> _WORK TASK_
Please lay out as a JSON list of strings the lines between the one holding "4. Evidence of" and the one holding "9. All relevant", inclusive, with one string per line and blank lines left out.

> _RECORDS FOR THE EXERCISE_
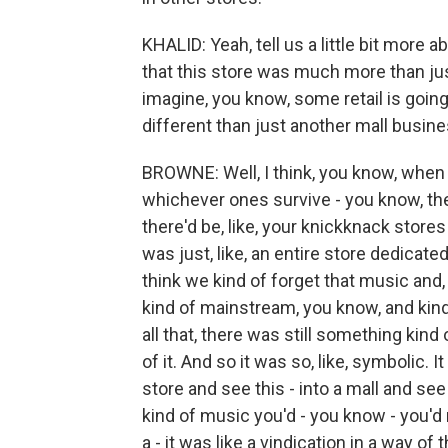
KHALID: Yeah, tell us a little bit more 
that this store was much more than just
imagine, you know, some retail is going
different than just another mall busin
BROWNE: Well, I think, you know, when
whichever ones survive - you know, the
there'd be, like, your knickknack stores
was just, like, an entire store dedicate
think we kind of forget that music and,
kind of mainstream, you know, and kind
all that, there was still something kin
of it. And so it was so, like, symbolic. I
store and see this - into a mall and se
kind of music you'd - you know - you'd 
a - it was like a vindication in a way of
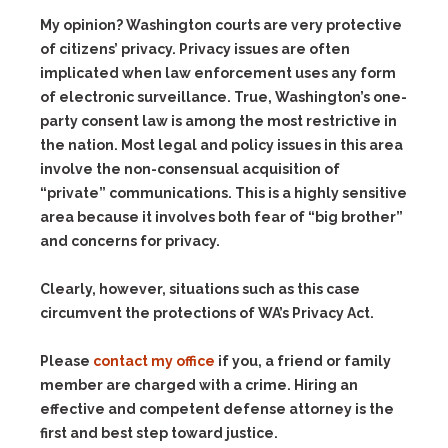
My opinion? Washington courts are very protective
of citizens’ privacy. Privacy issues are often
implicated when law enforcement uses any form
of electronic surveillance. True, Washington’s one-
party consent law is among the most restrictive in
the nation. Most legal and policy issues in this area
involve the non-consensual acquisition of
“private” communications. This is a highly sensitive
area because it involves both fear of “big brother”
and concerns for privacy.
Clearly, however, situations such as this case
circumvent the protections of WA’s Privacy Act.
Please
contact my office
if you, a friend or family
member are charged with a crime. Hiring an
effective and competent defense attorney is the
first and best step toward justice.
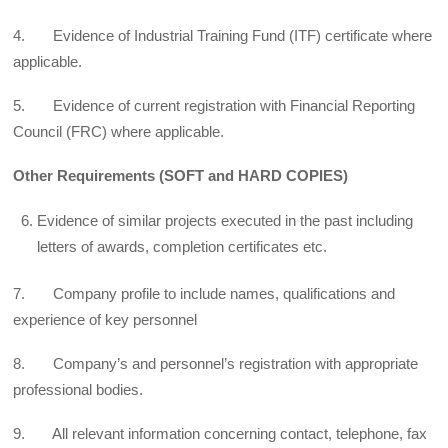
4. Evidence of Industrial Training Fund (ITF) certificate where
applicable.
5. Evidence of current registration with Financial Reporting
Council (FRC) where applicable.
Other Requirements (SOFT and HARD COPIES)
Evidence of similar projects executed in the past including
letters of awards, completion certificates etc.
7. Company profile to include names, qualifications and
experience of key personnel
8. Company’s and personnel’s registration with appropriate
professional bodies.
9. All relevant information concerning contact, telephone, fax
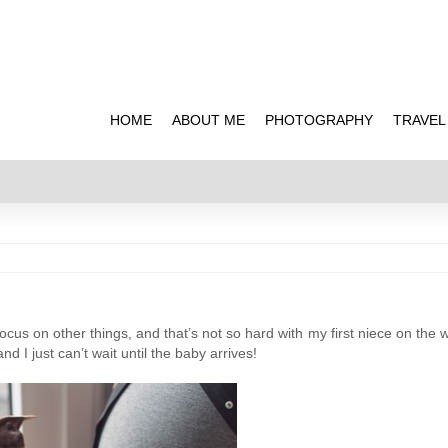
HOME
ABOUT ME
PHOTOGRAPHY
TRAVEL
cus on other things, and that’s not so hard with my first niece on the w
d I just can’t wait until the baby arrives!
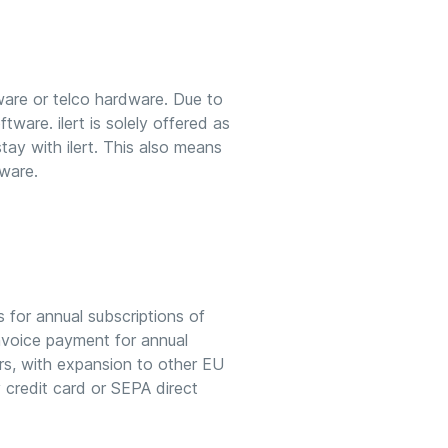
ware or telco hardware. Due to
tware. ilert is solely offered as
 stay with ilert. This also means
tware.
s for annual subscriptions of
Invoice payment for annual
ers, with expansion to other EU
y credit card or SEPA direct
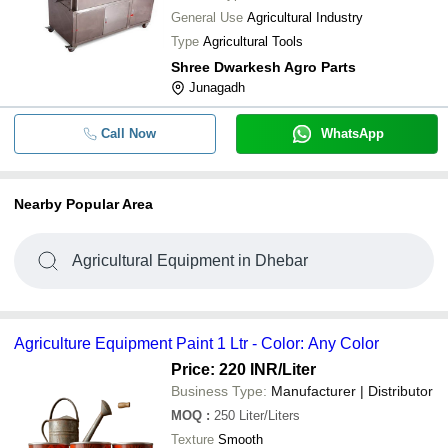
General Use
Agricultural Industry
Type
Agricultural Tools
Shree Dwarkesh Agro Parts
Junagadh
Call Now
WhatsApp
Nearby Popular Area
Agricultural Equipment in Dhebar
Agriculture Equipment Paint 1 Ltr - Color: Any Color
Price: 220 INR
/Liter
Business Type:
Manufacturer | Distributor
MOQ
:
250
Liter/Liters
Texture
Smooth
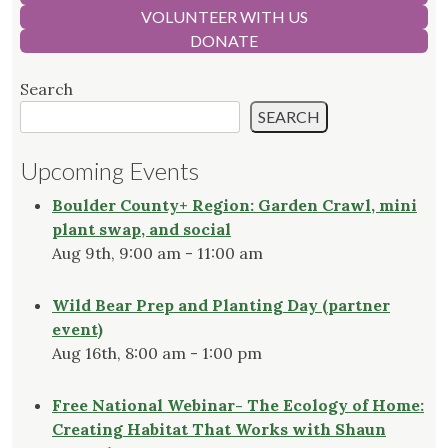
VOLUNTEER WITH US
DONATE
Search
SEARCH
Upcoming Events
Boulder County+ Region: Garden Crawl, mini
plant swap, and social
Aug 9th, 9:00 am - 11:00 am
Wild Bear Prep and Planting Day (partner
event)
Aug 16th, 8:00 am - 1:00 pm
Free National Webinar- The Ecology of Home:
Creating Habitat That Works with Shaun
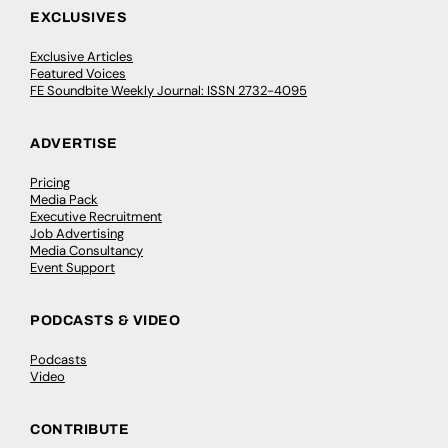
EXCLUSIVES
Exclusive Articles
Featured Voices
FE Soundbite Weekly Journal: ISSN 2732-4095
ADVERTISE
Pricing
Media Pack
Executive Recruitment
Job Advertising
Media Consultancy
Event Support
PODCASTS & VIDEO
Podcasts
Video
CONTRIBUTE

> _ANSWER FOR THIS EXERCISE_
[
  "4. Evidence of Industrial Training Fund (ITF) certificate where",
  "applicable.",
  "5. Evidence of current registration with Financial Reporting",
  "Council (FRC) where applicable.",
  "Other Requirements (SOFT and HARD COPIES)",
  "Evidence of similar projects executed in the past including",
  "letters of awards, completion certificates etc.",
  "7. Company profile to include names, qualifications and",
  "experience of key personnel",
  "8. Company’s and personnel’s registration with appropriate",
  "professional bodies.",
  "9. All relevant information concerning contact, telephone, fax"
]